Na natureza infra-humana os fenômenos são perfeitos - porque alinhados com o pensamento divino. No reino humano ainda não há fenômenos. Existem processos. Estes são produtos da mente racional-analítica. As criações são artificiais e destacadas do Todo. O pensamento é sequencial e restrito aos limites dos paradigmas. As atitudes são frouxas, sem firmeza, sem convicção que dá segurança. São como uma chama bruxuleante, que a qualquer brisa ameaça se extinguir. O progresso se torna muito lento dessa forma. E doloroso. 

Os olhos já dizem tudo. Gestos e palavras são pobres.
Retomo o conceito tratado aqui, da lei de compensação. Trata-se de um aspecto que a ciência probabilística (se é que podemos denominá-la como tal) enxergou um seu aspecto limitado - e que o ser humano, julgando tudo conhecer com base nisso, desenvolveu conclusões equivocadas, que desanimam seus ímpetos advindos da alma. 

Quanto mais tentativas de realizar algo tendo em mente o ideal fracassam, maior a probabilidade de que a realização desse ideal se dê no futuro. 
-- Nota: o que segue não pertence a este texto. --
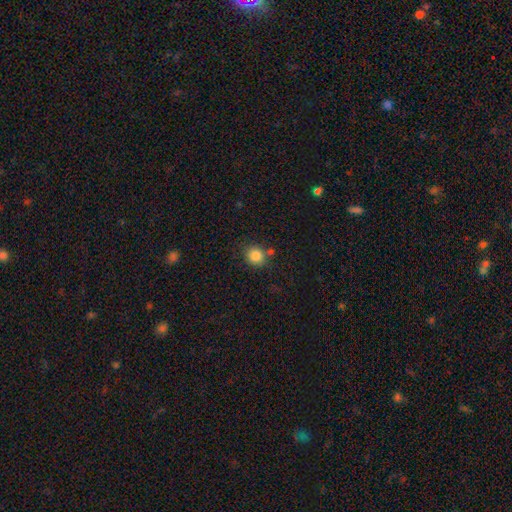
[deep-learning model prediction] Smooth or featured: smooth — 85% (star or artifact — 10%)
How rounded: round — 81% (in between — 18%)
Merging: none — 75% (minor disturbance — 12%)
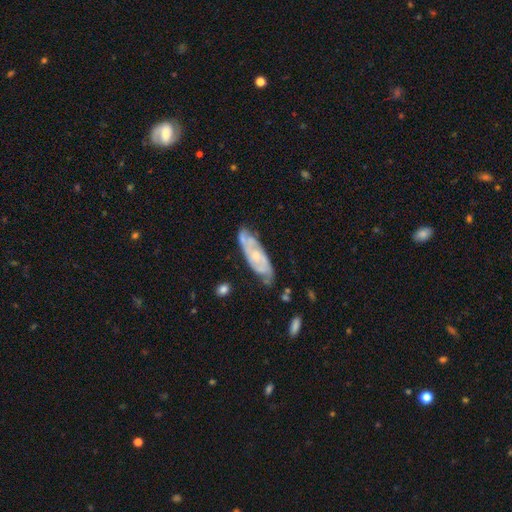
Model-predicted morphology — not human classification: smooth-or-featured: featured or disk: 73% | smooth: 21% | star or artifact: 6%
  disk-edge-on: no: 82% | yes: 18%
    bar: no: 71% | weak: 24% | strong: 5%
    has-spiral-arms: yes: 85% | no: 15%
      spiral-winding: tight: 54% | medium: 36% | loose: 11%
      spiral-arm-count: 2: 41% | can't tell: 40% | 3: 10% | 4: 4% | 1: 3% | more than 4: 2%
    bulge-size: small: 63% | moderate: 31% | none: 3% | large: 1% | dominant: 1%
  merging: none: 68% | minor disturbance: 23% | major disturbance: 6% | merger: 3%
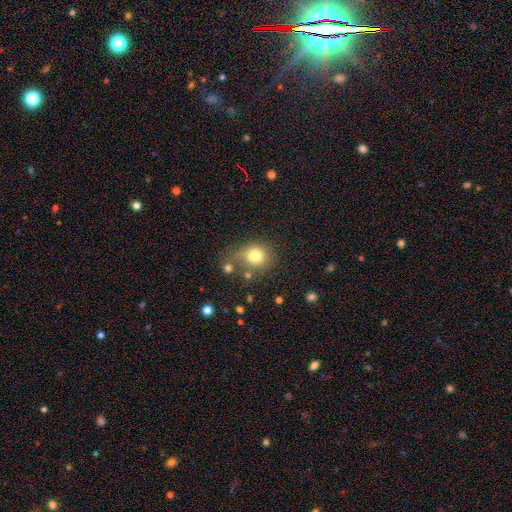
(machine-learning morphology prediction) A smooth galaxy with no disk features (77%) that is round (70%).

Vote fractions:
- Smooth or featured? smooth: 77% / star or artifact: 12% / featured or disk: 11%
- How rounded? round: 70% / in between: 29% / cigar-shaped: 1%
- Merging? none: 51% / minor disturbance: 23% / merger: 13% / major disturbance: 13%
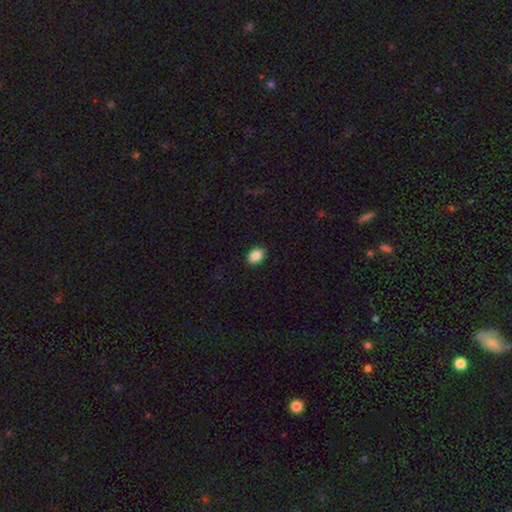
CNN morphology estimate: Smooth or featured? smooth (88%)
How rounded? in between (83%)
Merging? none (89%)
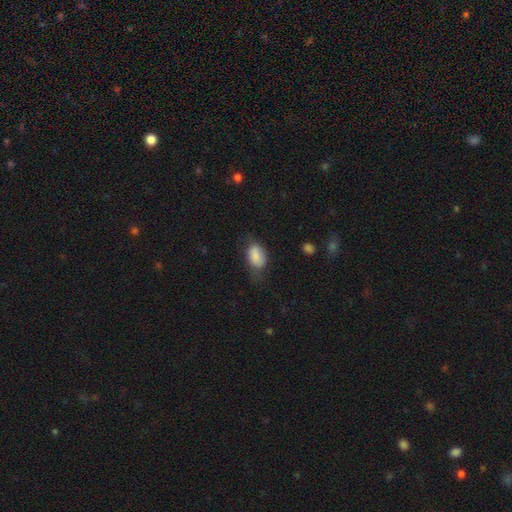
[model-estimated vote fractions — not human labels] Q: Smooth or featured?
A: smooth (81%); runner-up: featured or disk (12%)
Q: How rounded?
A: in between (88%); runner-up: round (11%)
Q: Merging?
A: none (51%); runner-up: minor disturbance (32%)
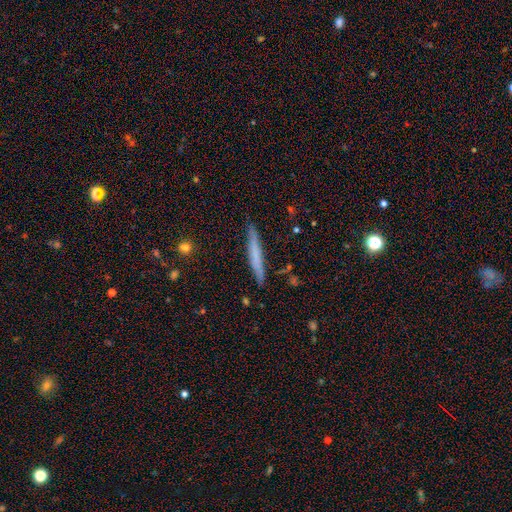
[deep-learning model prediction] This appears to be a smooth galaxy with no disk features (58%) that is cigar-shaped (95%). Merging: none (87%).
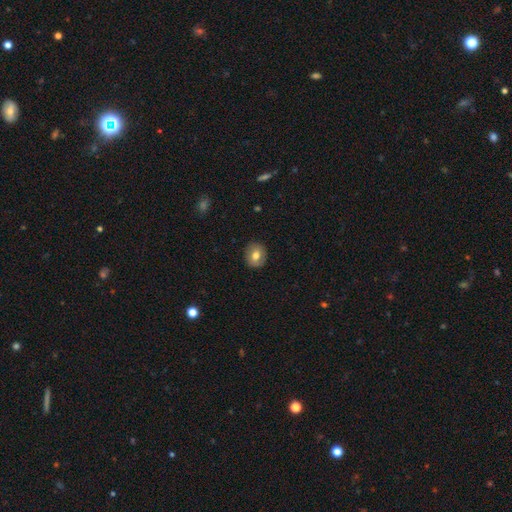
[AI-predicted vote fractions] Smooth or featured? Predicted: smooth (p=0.73). How rounded? Predicted: round (p=0.74). Merging? Predicted: none (p=0.89).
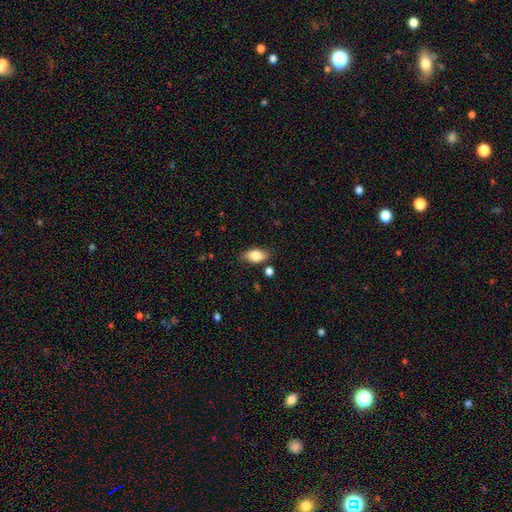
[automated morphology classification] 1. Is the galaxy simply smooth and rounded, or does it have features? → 82% smooth, 11% featured or disk, 7% star or artifact.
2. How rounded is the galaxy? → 90% in between, 6% round, 4% cigar-shaped.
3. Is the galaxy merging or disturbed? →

O acúmulo de erros constitui a base sob a qual os pioneiros do futuro irão forjar sua couraça material, mental e espiritual. Esse acúmulo de fracassos é uma garantia de vitória definitiva de Deus, que sabiamente opera fora dos limites do tempo e do espaço. Fora da limitada consciência, que só pode conceber até certos limites. Mas é preciso que as tentativas estejam alinhadas com o ideal! Bem intencionadas. Sinceras e sérias. Assim a expansão de um polo (conservador) traz dentro de si sua exaustão, dando cada vez mais espaço para um novo movimento, totalmente oposto, se consolidar (progresso). Eis como a vitória de um acaba sendo seu futuro fracasso - e os sucessivos fracassos de outro consolidam sua vitória subsequente. 

Como a humanidade ainda ensaia sua forma de consciência nova, intuitiva, ela se apoia na argumentação e na forma para fazer valer princípios superiores. Esses meios são fracos para o que se deseja construir. Dessa forma novos sistemas econômicos e políticos não conseguem se estabelecer de modo efetivo. Quem gere melhor o paradigma atual é aquele lado que se aproveita do ódio e da miséria. Eis a direita hodierna, que assume uma forma assombrosa no Brasil. 

À esquerda cabem as falhas e erros. No entanto seu programa é o único que esboça - de alguma forma - os rumos de uma nova civilização

Mas para ter força é preciso abraçar a vertente mística da vida humana. É preciso combinar reforma íntima com justiça social - uma coisa só manifesta em seu aspecto individual e coletivo. E a partir daí se ganhará uma nova forma de atuar. Não mais reação sem reflexão. Afeto orientado e não mais argumentação interesseira.

Esse século deve consolidar na psique humana essa nova forma de ser.